Katherine was born in on 26 August 1918 in White Sulphur Springs, West Virginia where her father Joshua was a farmer, and her mother Joylette was a teacher. From an early age, Katherine knew exactly what she wanted to do, and mathematics came easily to her.
I counted everything. I counted the steps in the road, the steps up to the church, the number of dishes and silverware I washed… anything that could be counted.
She longed to go to school. She began to follow her brother to school, one day meeting with his teacher. The teacher was impressed that Katherine could already read and allowed her to attend a summer school. When she officially started school just before her sixth birthday, she was put straight into the second grade, and later, when she was about to enter the fifth grade, she was again moved up a year.
Despite having missed grades one and five, she was ready for high school by the time she was ten. Unfortunately, school for African-Americans in White Sulphur Springs finished at the eighth grade but her father considered education and the equal opportunity of attaining it of paramount importance. He had always taught his children “you are as good as anybody in this town, but you’re no better”.
And with that his driving force, he moved his family 125 miles to West Virginia, where education continued to high school level. Katherine went on to study at West Virginia State High School. She graduated early, at the age of 14, and transferred to the associated West Virginia State College earning a full scholarship which included tuition, as well as room and board. Katherine was one of the first African American’s to enrol in a Mathematics course.
President Barack Obama gives the Presidential Medal of Freedom to NASA mathematician Katherine G. Johnson during a ceremony in the East Room of the White House in Washington, D.C., 

A young professor, W.W. Schiefflin Claytor, (the third African-American to earn a Ph.D. degree in mathematics), quickly recognised Katherine’s abilities in mathematics. Claytor proceeded to guide Katherine in her choice of courses. He ensured that she took all of the mathematics classes that she would need to enable her to follow her passion and devised a special course covering analytical geometry of space, specifically with Katherine in mind. This knowledge was to prove especially useful when she later joined the National Advisory Committee on Aeronautics (later to became the National Aeronautics and Space Administration). By the age of 18, Katherine had obtained a Bachelor of Science degree in French and Mathematics from West Virginia State University.

**DATASET**
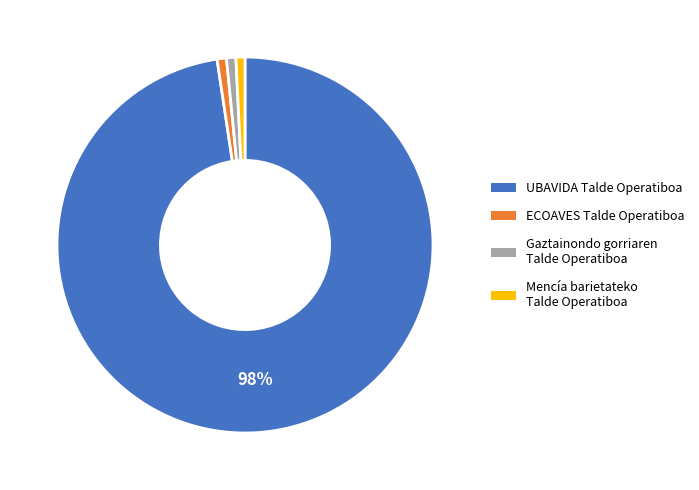

Which slice is the largest?

UBAVIDA Talde Operatiboa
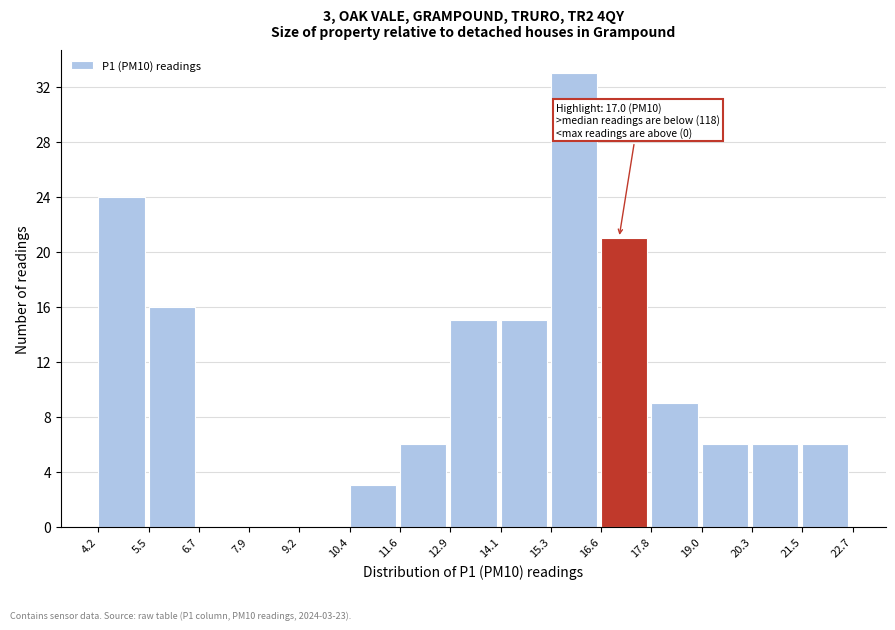

Which range on the x-axis has the tallest bar?

15.3 to 16.6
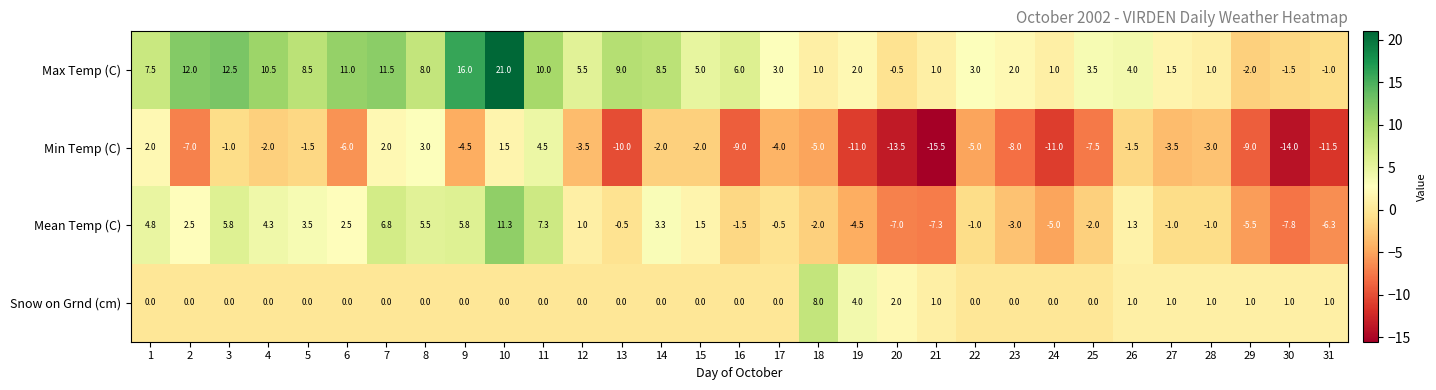

Which series has the widest spread of values?

Max Temp (C)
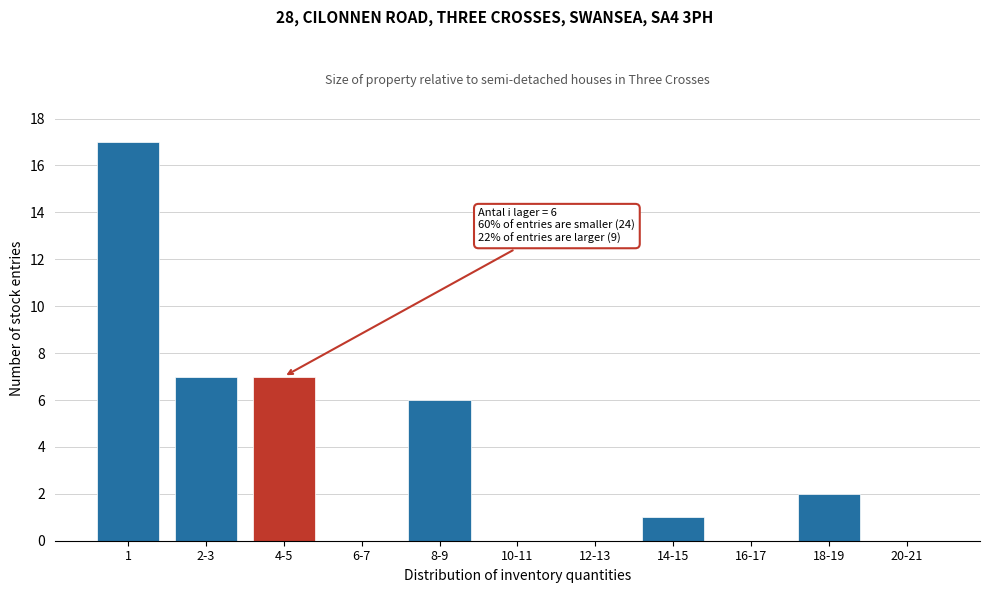

Reading left to right, extract all data points from this chart.

1=17	2-3=7	4-5=7	6-7=0	8-9=6	10-11=0	12-13=0	14-15=1	16-17=0	18-19=2	20-21=0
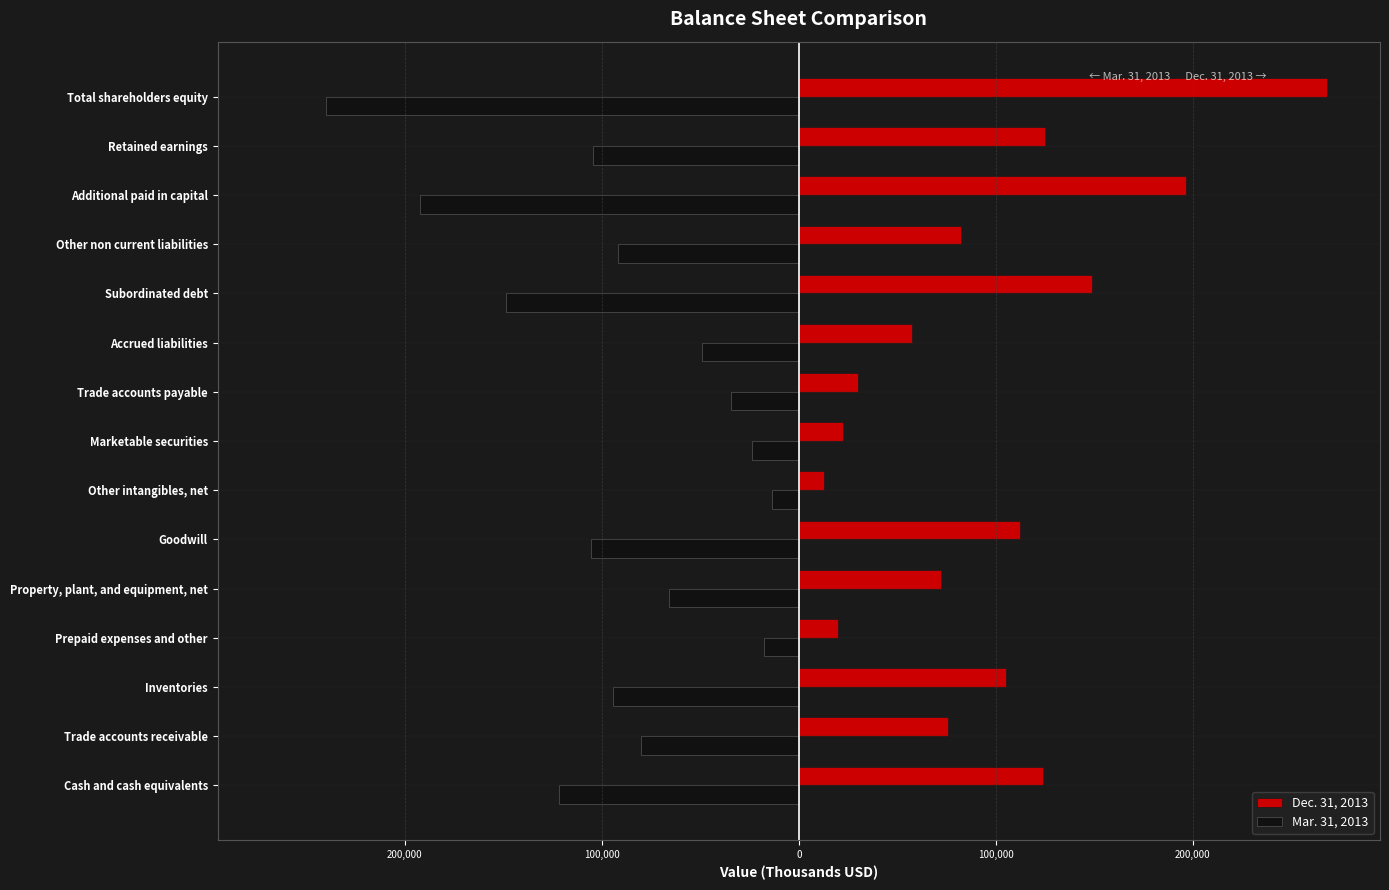

Reading left to right, what are all the values shown in this chart?

Dec. 31, 2013: 123868	75555	105158	19639	72063	112280	12638	22187	30126	57231	148618	82300	196226	124997	268097
Mar. 31, 2013: -121660	-80224	-94189	-17905	-65698	-105354	-13395	-23951	-34329	-48884	-148412	-91590	-192308	-104191	-239987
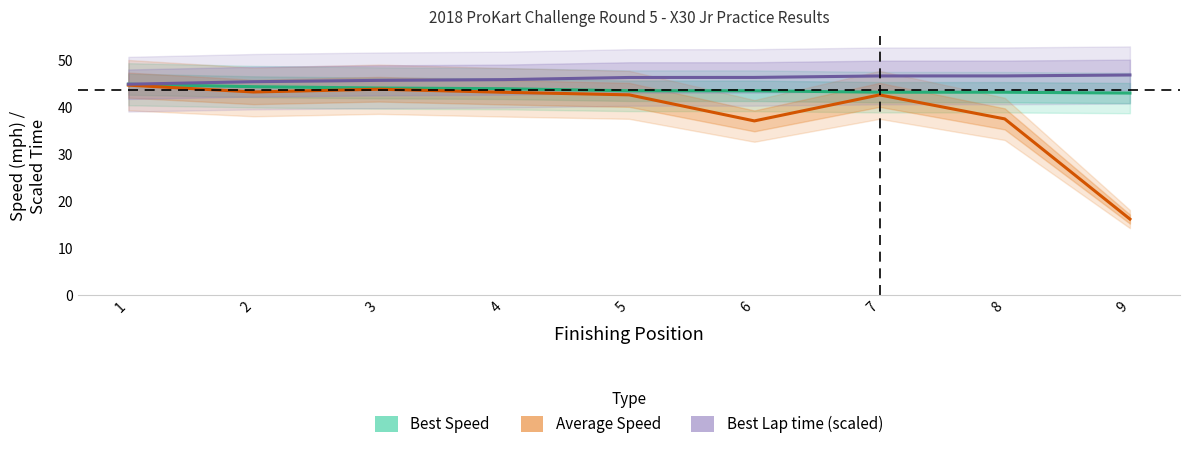

True or false: Average Speed and Best Speed cross at least once.

False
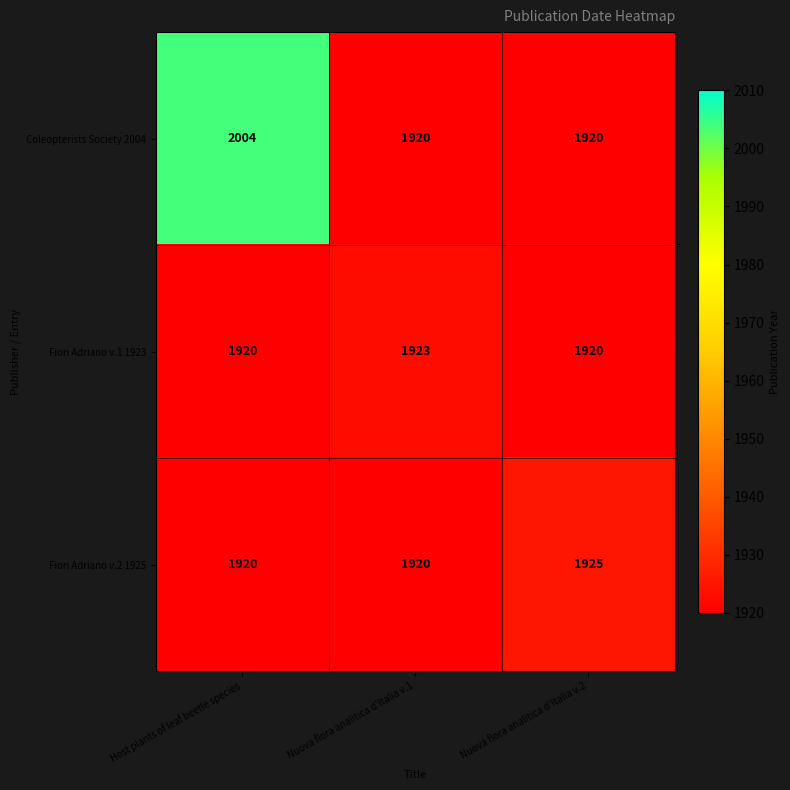

At how many categories does at least one series exceed 1920?

3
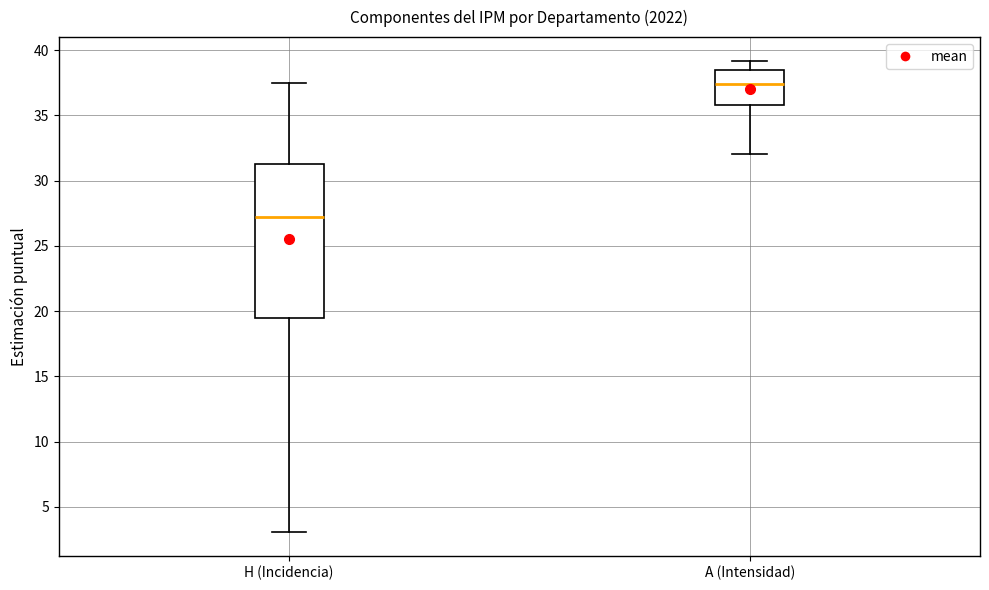

Reading left to right, transcribe this box plot: for each box, give where its median line is, the range the box spans, and where its two whiskers end, as read against the y-axis. The values are not printed on the chart, so give them approximately, as read against the axis.

H (Incidencia): median 27.0, box 19.5 to 31.5, whiskers 3.0 to 37.5
A (Intensidad): median 37.5, box 36.0 to 38.5, whiskers 32.0 to 39.0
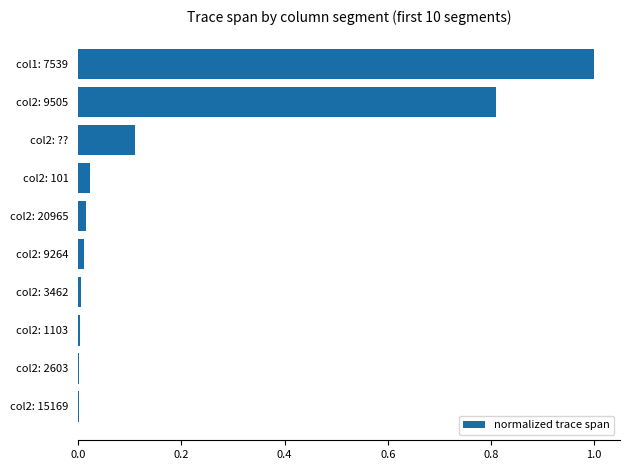

The chart shows a value of 0.0 at col2: 101. True or false?

True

**LIST OF TASKS**
• a. According to the biography excerpt, at what age did Katherine graduate from West Virginia State High School?
• b. From the entries, quote everything from the line containing "Max Temp (C)" down to the line containing "Reading left to right, what", including both of those lines, and omit the pictures.
The biography excerpt and the entries are unrelated material.

**LIST OF SOLUTIONS**
• a. At the age of 14.

• b.
Max Temp (C)

Reading left to right, extract all data points from this chart.

1=17	2-3=7	4-5=7	6-7=0	8-9=6	10-11=0	12-13=0	14-15=1	16-17=0	18-19=2	20-21=0

Reading left to right, what are all the values shown in this chart?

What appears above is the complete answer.